TASK 1 =>
Reproduce the passage on vaping and smoking word for word from "Where did the" to "definitive health claim.".
TASK 2 =>
Pick up the passage on vaping and smoking where it stops and keep writing it.

EXCERPTED PASSAGE =>

######

Is vaping safer than smoking cigarettes?

The evidence suggests vaping is likely less acutely harmful than cigarette smoking for established adult smokers who completely switch — primarily because it eliminates combustion and its thousands of carcinogenic byproducts. However, 'less harmful than cigarettes' is not the same as 'safe.' Vaping introduces its own set of risks including lung inflammation, airway irritation, exposure to heavy metals and formaldehyde, and cardiovascular effects from nicotine. For people who have never smoked cigarettes, vaping offers no health benefit and introduces real risk.

Where did the '95% safer' claim come from?

The '95% safer' figure originated from a 2015 UK Public Health England report, which itself cited a 2014 paper by researchers including Robert West and Ann McNeill. The original paper acknowledged the estimate was uncertain and expert-derived rather than based on clinical outcome data. Key limitation: in 2015, there were no long-term health outcome data on vaping — the calculation was a theoretical comparison. By 2022, multiple authors publicly stated the figure had been misused and should not be cited as a definitive health claim.

What chemicals are in vape aerosol?

Vape aerosol contains: nicotine (in nicotine-containing products), propylene glycol, vegetable glycerin, flavorants, and — depending on device, temperature, and e-liquid — varying amounts of formaldehyde, acetaldehyde, acrolein, heavy metals (lead, nickel, chromium) from coil degradation, and potentially diacetyl (a flavoring compound associated with 'popcorn lung' in occupational exposure). Cigarette smoke contains these compounds plus the full range of combustion products: polycyclic aromatic hydrocarbons, carbon monoxide, benzene, and thousands of additional compounds, many of which are established carcinogens.

######

Stored data entries:

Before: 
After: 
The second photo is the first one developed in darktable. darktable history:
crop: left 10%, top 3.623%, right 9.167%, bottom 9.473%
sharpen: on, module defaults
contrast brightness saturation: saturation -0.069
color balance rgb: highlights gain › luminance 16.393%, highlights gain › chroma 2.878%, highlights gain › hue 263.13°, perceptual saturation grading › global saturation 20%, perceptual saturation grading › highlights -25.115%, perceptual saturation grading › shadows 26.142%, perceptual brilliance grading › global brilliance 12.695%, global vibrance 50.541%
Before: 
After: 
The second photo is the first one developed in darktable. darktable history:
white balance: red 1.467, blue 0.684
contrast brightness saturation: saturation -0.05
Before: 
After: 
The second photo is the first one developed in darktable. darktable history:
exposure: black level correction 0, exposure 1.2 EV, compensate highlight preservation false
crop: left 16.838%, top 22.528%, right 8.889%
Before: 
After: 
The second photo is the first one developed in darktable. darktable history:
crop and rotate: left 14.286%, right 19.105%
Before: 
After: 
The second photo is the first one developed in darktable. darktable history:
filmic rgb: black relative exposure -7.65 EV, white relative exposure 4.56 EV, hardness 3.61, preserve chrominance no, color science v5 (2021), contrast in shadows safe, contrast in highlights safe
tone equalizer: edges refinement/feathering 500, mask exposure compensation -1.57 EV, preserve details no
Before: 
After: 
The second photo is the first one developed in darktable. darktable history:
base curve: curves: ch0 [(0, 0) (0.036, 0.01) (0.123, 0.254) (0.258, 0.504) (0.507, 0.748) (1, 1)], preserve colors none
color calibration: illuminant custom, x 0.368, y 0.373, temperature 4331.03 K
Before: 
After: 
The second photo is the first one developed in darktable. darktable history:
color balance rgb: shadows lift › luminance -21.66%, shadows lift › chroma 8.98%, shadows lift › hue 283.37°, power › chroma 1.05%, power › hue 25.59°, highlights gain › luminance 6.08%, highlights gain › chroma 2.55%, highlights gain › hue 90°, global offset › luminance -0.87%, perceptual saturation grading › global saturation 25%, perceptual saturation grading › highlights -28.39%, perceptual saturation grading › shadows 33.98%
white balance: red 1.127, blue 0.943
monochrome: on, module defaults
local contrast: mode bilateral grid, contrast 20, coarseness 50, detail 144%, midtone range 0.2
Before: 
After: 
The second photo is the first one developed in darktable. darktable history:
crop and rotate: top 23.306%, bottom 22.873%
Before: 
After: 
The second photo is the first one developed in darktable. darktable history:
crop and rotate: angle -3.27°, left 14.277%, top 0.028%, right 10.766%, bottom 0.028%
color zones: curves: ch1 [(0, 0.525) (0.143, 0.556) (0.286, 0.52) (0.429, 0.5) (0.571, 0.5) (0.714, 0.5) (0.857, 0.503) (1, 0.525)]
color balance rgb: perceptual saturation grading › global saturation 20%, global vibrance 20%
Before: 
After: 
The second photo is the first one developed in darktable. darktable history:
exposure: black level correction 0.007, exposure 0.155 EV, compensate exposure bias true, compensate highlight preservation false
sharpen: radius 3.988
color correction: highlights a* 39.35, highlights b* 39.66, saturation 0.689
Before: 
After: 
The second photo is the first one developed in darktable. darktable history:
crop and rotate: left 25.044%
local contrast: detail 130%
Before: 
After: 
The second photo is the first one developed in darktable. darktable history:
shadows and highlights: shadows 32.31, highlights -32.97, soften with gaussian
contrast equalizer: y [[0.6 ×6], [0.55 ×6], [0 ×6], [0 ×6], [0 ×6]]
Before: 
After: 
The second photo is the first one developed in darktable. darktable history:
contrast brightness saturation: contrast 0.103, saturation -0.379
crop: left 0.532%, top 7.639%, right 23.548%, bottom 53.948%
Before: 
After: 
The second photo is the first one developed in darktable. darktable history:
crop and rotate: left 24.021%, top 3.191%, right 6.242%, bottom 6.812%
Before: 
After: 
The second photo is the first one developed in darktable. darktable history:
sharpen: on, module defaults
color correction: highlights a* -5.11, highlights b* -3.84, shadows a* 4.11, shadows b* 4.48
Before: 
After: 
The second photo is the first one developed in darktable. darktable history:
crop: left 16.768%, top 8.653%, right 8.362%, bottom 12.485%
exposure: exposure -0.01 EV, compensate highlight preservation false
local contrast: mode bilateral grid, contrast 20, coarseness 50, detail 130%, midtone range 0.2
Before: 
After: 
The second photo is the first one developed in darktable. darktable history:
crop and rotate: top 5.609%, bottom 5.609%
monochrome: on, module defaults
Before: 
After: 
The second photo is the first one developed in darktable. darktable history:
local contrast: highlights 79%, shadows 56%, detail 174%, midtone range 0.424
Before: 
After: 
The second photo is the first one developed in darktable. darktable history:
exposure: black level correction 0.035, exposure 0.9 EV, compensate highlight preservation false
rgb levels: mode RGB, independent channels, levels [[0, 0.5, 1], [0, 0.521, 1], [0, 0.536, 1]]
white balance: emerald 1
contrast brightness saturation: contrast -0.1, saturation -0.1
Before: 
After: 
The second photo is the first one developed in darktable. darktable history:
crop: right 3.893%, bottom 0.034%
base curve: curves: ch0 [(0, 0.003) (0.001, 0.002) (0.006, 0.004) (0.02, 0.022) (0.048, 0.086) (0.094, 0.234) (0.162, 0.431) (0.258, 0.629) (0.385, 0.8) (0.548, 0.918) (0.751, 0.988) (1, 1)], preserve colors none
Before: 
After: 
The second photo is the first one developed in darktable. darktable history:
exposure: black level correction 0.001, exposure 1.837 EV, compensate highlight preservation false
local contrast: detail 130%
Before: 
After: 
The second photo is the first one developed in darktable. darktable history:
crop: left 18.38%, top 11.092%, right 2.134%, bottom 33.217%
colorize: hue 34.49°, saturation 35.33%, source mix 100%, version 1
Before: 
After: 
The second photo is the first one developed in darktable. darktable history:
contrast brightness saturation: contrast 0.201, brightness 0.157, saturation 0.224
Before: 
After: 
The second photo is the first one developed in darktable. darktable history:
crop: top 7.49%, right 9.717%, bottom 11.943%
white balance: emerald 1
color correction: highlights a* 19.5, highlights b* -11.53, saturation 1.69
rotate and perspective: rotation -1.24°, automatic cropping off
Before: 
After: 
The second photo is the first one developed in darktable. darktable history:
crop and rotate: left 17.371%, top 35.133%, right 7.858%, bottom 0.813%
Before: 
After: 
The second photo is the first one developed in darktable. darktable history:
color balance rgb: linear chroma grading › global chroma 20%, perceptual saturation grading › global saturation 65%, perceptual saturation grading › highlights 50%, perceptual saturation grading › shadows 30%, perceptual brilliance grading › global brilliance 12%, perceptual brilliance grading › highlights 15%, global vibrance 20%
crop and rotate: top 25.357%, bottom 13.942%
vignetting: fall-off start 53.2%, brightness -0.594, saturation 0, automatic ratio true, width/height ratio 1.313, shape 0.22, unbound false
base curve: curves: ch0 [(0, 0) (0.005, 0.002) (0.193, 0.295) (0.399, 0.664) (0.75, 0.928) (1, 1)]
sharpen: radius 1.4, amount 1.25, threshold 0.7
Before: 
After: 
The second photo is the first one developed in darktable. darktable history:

######

ANSWER SPACE 1 =>
Where did the '95% safer' claim come from?

The '95% safer' figure originated from a 2015 UK Public Health England report, which itself cited a 2014 paper by researchers including Robert West and Ann McNeill. The original paper acknowledged the estimate was uncertain and expert-derived rather than based on clinical outcome data. Key limitation: in 2015, there were no long-term health outcome data on vaping — the calculation was a theoretical comparison. By 2022, multiple authors publicly stated the figure had been misused and should not be cited as a definitive health claim.

ANSWER SPACE 2 =>
Can vaping cause lung disease?

Yes. The EVALI outbreak (e-cigarette or vaping product use-associated lung injury) hospitalized 2,807 people in the US and killed 68 in 2019–2020. Most cases were linked to vitamin E acetate added to illicit THC vaping products, but the outbreak demonstrated that vaping-associated acute lung injury is a real and serious possibility. Separate from EVALI, chronic vaping is associated with increased airway inflammation, reduced mucociliary clearance, and early markers of emphysema in research studies — though whether long-term vaping produces lung disease comparable to smoking requires further longitudinal data.

Is vaping addictive?

Yes, when products contain nicotine. Pod vape systems using nicotine salts at 20–50mg concentrations produce rapid nicotine delivery and strong reinforcement — many researchers argue more addictive than traditional cigarettes for the cohort that starts vaping without prior smoking history. The 2023 National Youth Tobacco Survey found that 85% of adolescent vapers reported strong cravings for their vaping device, and 63% reported unsuccessful quit attempts.